Elvis Presley – the man and the music – reached a level of fame almost unattainable prior to the digital age. A truly domestic artist (he never toured abroad), at the time of his death in 1977, Presley was the most famous man in the world.
Reviewed by Helen Tope
It is what this fame requires, the oxygen it needs to sustain itself, that is at the centre of Baz Luhrmann’s biopic, Elvis. Our access to the star is through his manager, the irrepressible Colonel Tom Parker (played by Tom Hanks) who narrates throughout. While Parker keeps his background in the shadows (although his Dutch accent alludes to a non-American heritage), he is quite happy to fill us in on his career to date. Starting in carnivals, Parker latched onto the popularity of country music, overseeing white bread acts such as Hank Snow (David Wenham) and Jimmie Rodgers Snow (Kodi Smit-McPhee). It is Snow Jnr that introduces Parker to the sound of Elvis. He eludes us for the early part of the film; a voice on vinyl. When Jimmie corrects Parker on his assumption that the soulful tone is coming from a Black singer, Parker spots an opportunity.
Parker sees Elvis perform ‘Baby Let’s Play House’ and the effect on the audience is instantaneous. The wiggle – those hips – trigger a seismic reaction. Parker hasn’t seen anything like it. From this moment, Presley’s feet barely touch the ground, and Luhrmann creates the same effect for us, with a whirlwind approach to story-telling. We may know the basics of the Presley story; meteoric rise, a stint in the US Army, mixed Hollywood fortunes, followed by a residency in Las Vegas before dying at the age of 42. But Luhrmann, with screenwriters Sam Brommell and Craig Pearce, really digs into what created Elvis, or rather, how he created himself.
What the film really succeeds in doing is reminding us that the influence of Black music on Elvis was more than flavour. He was listening, and listening carefully, from an early age. Gospel – feverish, impassioned – from his local church. Hanging out at Club Handy on Beale Street with Big Mama Thornton (an ace Shonka Dukureh); shooting the breeze with blues legend B.B King; watching Little Richard strut on stage like his life depends on it. The screenplay makes it clear that this wasn’t a fad for Elvis, but his musical education. He may not have written his own songs, but the innovative, multi-strand sound he produced, changed the direction of pop music.
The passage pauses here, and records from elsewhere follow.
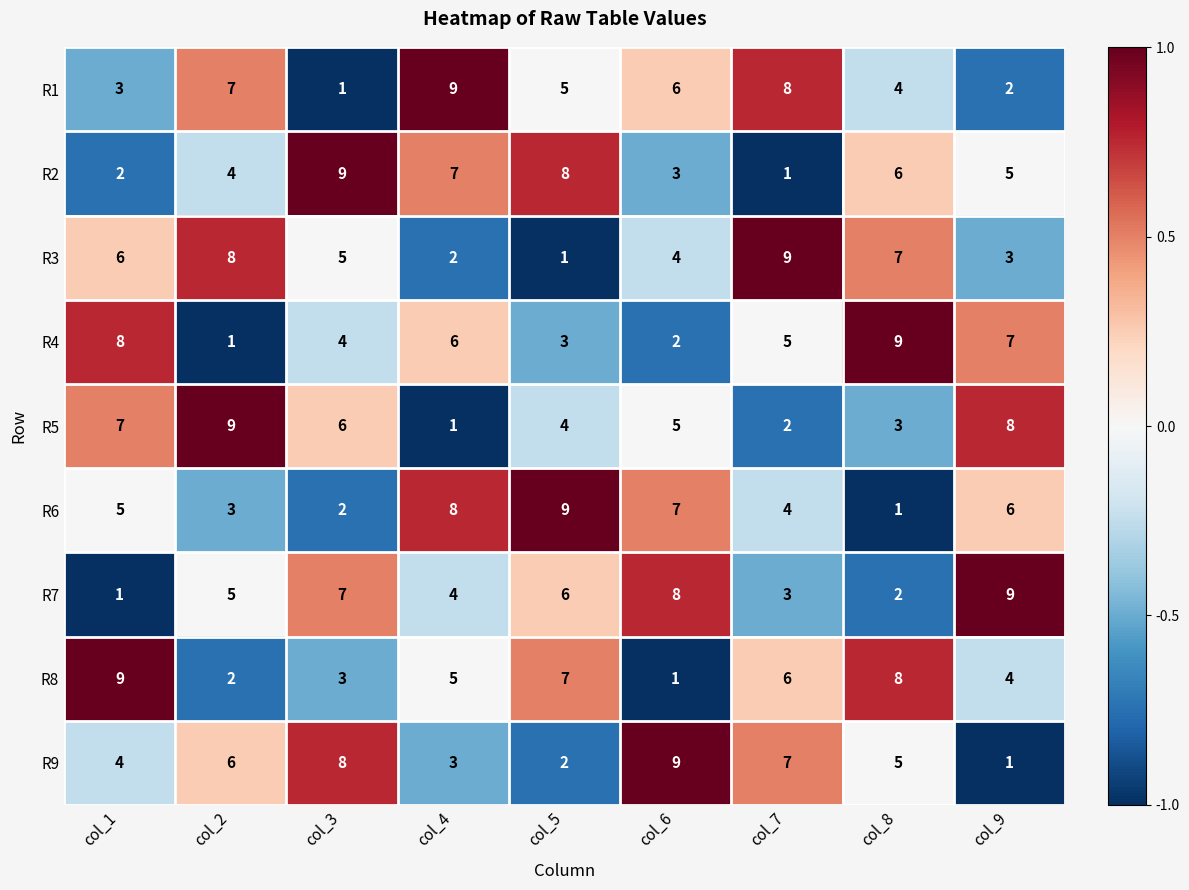

Count the R3 values in the range 3 to 7.

5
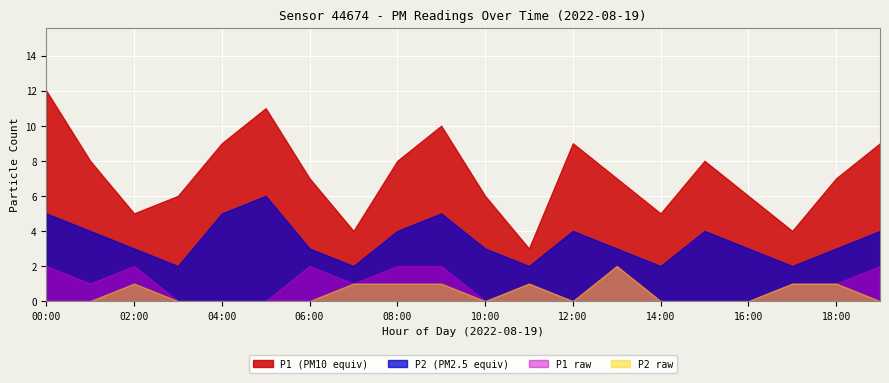

What is the maximum value shown in the chart?

12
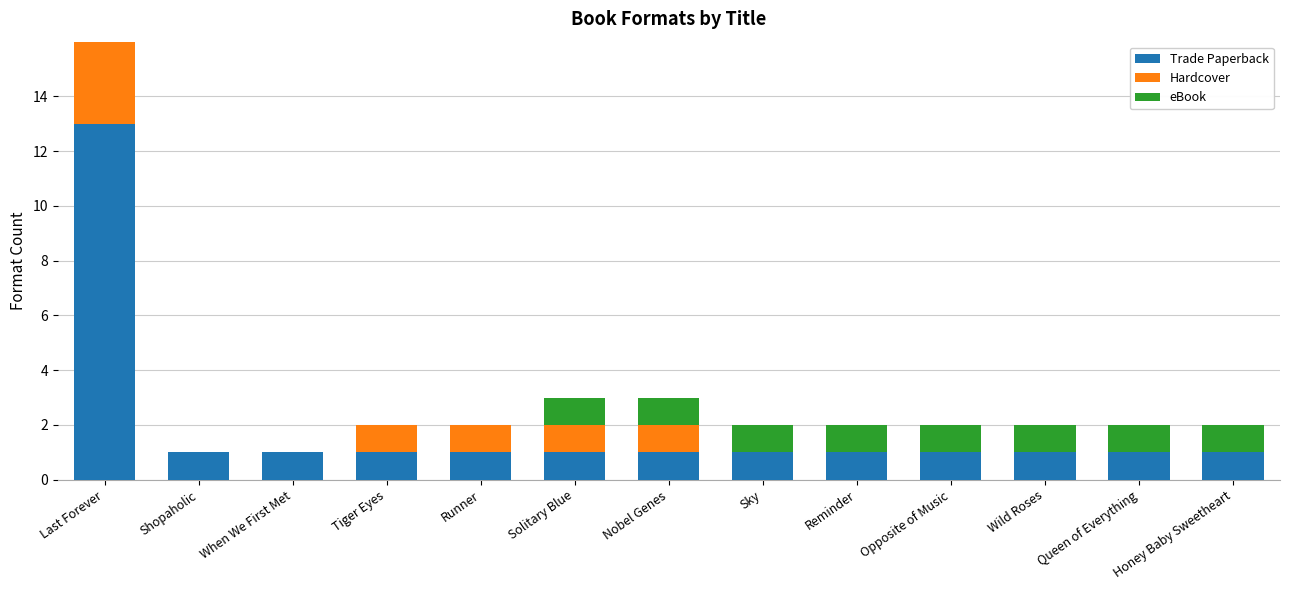

Which series has the widest spread of values?

Trade Paperback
It’s no surprise that, for a film-maker so invested in the world of music, Luhrmann’s performance scenes are stellar. Paired with a soundtrack of multi-platinum classics, Elvis jumps off the screen. The moments where music takes centre stage are simply electric. Luhrmann cast a near-unknown Austin Butler to play Presley and Butler gives a nothing-to-lose performance. He balances a delicacy in portraying Elvis’ insecurities, alongside the blistering, bombastic singer. Luhrmann’s camera lovingly surveys Butler’s uncanny resemblance to the King (we perhaps stay a little too long in Presley’s exquisite boy phase), however Butler is more than a facsimile. He understands Presley’s lack of confidence, which ends up with the artist not fully trusting his own instincts until much later in his career. Those dazzling blue eyes are always searching, questioning.
Elvis has an incandescent quality that lifts it away from ordinary biopic. It is a full-fat, mood-elevated tribute and Luhrmann never takes his foot off the accelerator. This doesn’t feel like too much either, as Luhrmann’s handling of high-octane material (Strictly Ballroom, Moulin Rouge) is always tempered with emotional resonance. The pursuit of fame costs Presley everything. His marriage to Priscilla (Olivia De Jonge) disintegrates; his relationship with his father Vernon (a beautifully understated Richard Roxburgh) becomes more complicated as the years roll on.
Presley becomes more of a hostage to his prescription pill addiction, and Luhrmann deploys a split-screen technique. The star’s world is no longer in focus, charging ahead. It threatens to spin out of control. The final performance – intercut with actual footage of Elvis – is a groggy, glassy-eyed Presley on his Vegas stage. Unable to stand, he sits at the piano and plays ‘Unchained Melody’. The mind is in a haze, the body has only months left, but the voice, the voice perseveres. This is Luhrmann’s final rejoinder. While the music continues to play, Elvis lives.
Elvis is screening at Plymouth Arts Cinema until Thursday 14th July.